"Is It Not Monstrous That This Player Here, But in a Fiction, in a Dream of Passion, Could Force his Soul So to His Own Conceit..."
- Steve Conley
- May 5
- 1 min read
Updated: May 10
Or something like that from Shakespeare. Does writing expose our vanity? Our self-importance? We believe we have stories that must be told, be shared with the masses. Are we reflected in our characters? We construct them how we want them to be, to think, to act. Or is writing a catharsis to cleanse our souls of regret, loss, desire, purpose? Did Billy contemplate these questions before putting quill to paper? Or was he just hungry and trying to make a buck on the way to The Globe Theatre?

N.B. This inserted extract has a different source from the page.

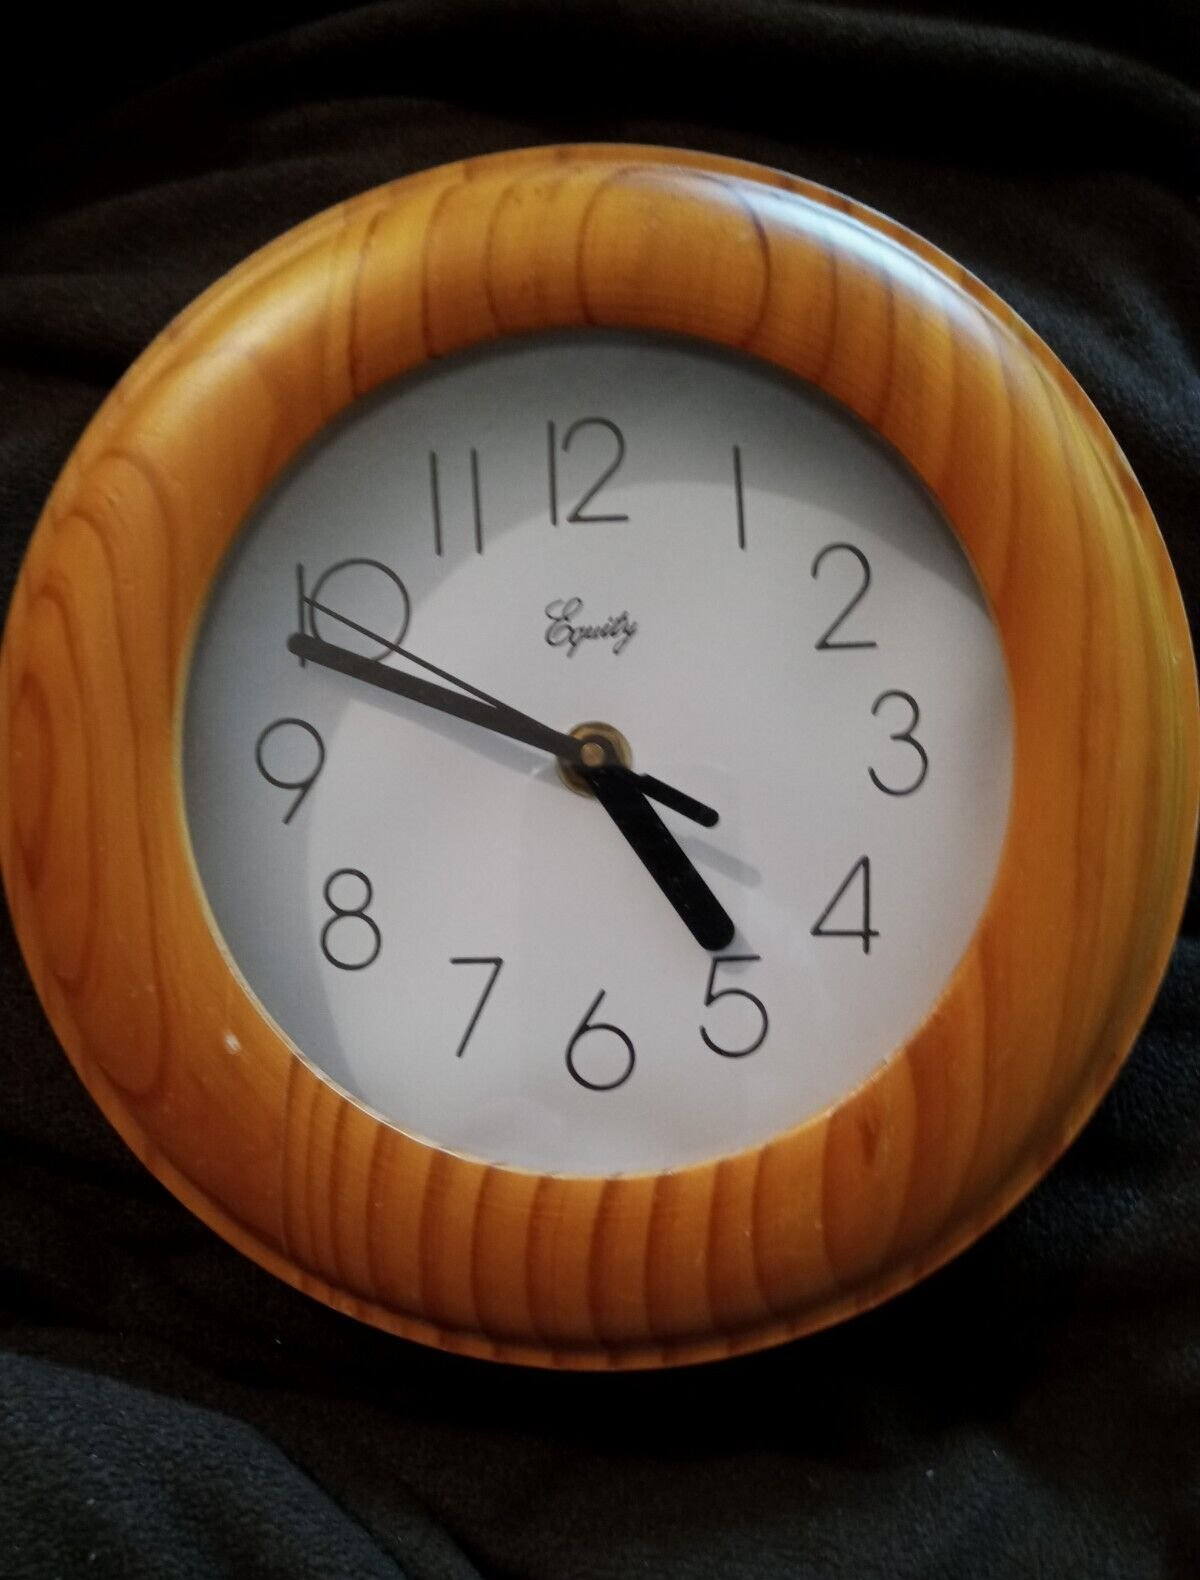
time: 4:48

The journey to publication has been a long, arduous quest most comparable to self-flagellation, I'm told. The scars just aren't as visible. False Flag was years in the making evolving over five iterations. From memoir to novel, from first to third person omniscient, the format changed but the story stayed the same. I apologize to the purists out there. False Flag is not a true crime police procedural; nor is it a standard spy thriller. I intentionally designed it differently to tell an entertaining story inspired by true events. My experiences and reflections are woven throughout the fictitious tapestry as seen through the eyes of False Flag's protagonist, Sean Riley.
Although inspired by true events, public personalities and references to those true events were used fictitiously in the plot of False Flag. Characters were inspired by various individuals from spies and investigative subjects to case agents and FBI executives. In some cases, the characters were entirely the product of my imagination.